An interesting entry over at NecroRogIcon. It’s nice to see people that have similar views to mine, and aren’t afraid to express them – even if they could possibly be seen as intolerant. And intolerance seems to be quite the mortal sin buzzword these days.
In any case, I was going to comment on his post, until I realized that my comment was getting to the length that it would be a post all on its own – so here you go, my thoughts on the issue:
The thing about anti-depressant and other similar “middle class” drugs is that in our “quick fix/instant gratification” society they tend to be handed out as an end, rather than a means to an end that’s much tougher to achieve than most people want to accept.
Kid getting on your overworked nerves? Pump him full of ritalin – nevermind if he really needs it or not. Life getting to you, feeling blue? Who needs a crazy head-shrinker, go to your GP and get the “magic pill” to make you feel better – who cares if you can’t get it up because of the Prozac, you can always use Viagra.
I don’t have a problem with people who need drugs as a stabilizing means during tough times. The advancements that have been made are fantastic, and it really gives people a leg-up when starting therapy.
I do, however, have little to no (respect, tolerance, pity, I don’t know what word I’m looking for) toward those who take and prescribe mind-altering drugs (because that’s exactly what those drugs do) without any accompanying cognitive therapy from a trained professional. It’s not an easy process, and doesn’t work for everyone, but isn’t utilized as often as it should be, because the drugs are just easier.

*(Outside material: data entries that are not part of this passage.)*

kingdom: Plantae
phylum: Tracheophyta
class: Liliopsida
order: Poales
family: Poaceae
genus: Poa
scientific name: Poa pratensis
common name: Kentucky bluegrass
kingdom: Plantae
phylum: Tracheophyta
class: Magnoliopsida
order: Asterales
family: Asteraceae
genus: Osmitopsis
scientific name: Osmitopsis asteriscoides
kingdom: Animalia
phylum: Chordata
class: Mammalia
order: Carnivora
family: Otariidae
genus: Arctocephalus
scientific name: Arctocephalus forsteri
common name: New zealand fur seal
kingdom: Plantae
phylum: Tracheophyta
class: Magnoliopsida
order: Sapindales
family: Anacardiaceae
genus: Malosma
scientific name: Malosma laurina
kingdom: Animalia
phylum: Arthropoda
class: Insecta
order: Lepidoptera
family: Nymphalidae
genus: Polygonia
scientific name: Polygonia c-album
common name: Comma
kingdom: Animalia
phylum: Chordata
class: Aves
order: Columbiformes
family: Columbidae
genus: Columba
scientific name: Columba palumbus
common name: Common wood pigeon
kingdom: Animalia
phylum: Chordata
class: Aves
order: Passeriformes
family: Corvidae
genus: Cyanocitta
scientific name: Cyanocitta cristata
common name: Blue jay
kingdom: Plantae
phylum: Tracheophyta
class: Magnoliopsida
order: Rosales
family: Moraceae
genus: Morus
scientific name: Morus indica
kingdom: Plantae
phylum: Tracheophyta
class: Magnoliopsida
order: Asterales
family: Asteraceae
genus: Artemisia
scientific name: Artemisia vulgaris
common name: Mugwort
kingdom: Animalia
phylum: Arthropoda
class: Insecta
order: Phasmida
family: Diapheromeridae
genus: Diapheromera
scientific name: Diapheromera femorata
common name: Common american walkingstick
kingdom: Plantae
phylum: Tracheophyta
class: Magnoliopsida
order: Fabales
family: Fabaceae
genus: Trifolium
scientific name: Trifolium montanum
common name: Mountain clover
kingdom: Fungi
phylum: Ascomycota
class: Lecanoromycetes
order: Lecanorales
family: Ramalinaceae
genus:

I personally don’t think physicians should be able to prescribe anti-depressant drugs without proof that the recipient is also under the care of a mental health professional. If that person doesn’t need the drugs forever, they can get the help they need, and stop taking them. If someone does need anti-depressants for life, they’ll need therapy anyway to help them learn how to live with their “disability” or “illness” or whatever you want to classify it as.
No, I wouldn’t fault a diabetic for taking insulin (to borrow a line from a friend who used it in the comments of the post I referenced). I would, however, fault someone with a broken leg for never taking off the cast and tossing the crutches, because it’s easier than going to Phsyiotherapy and getting back on their feet.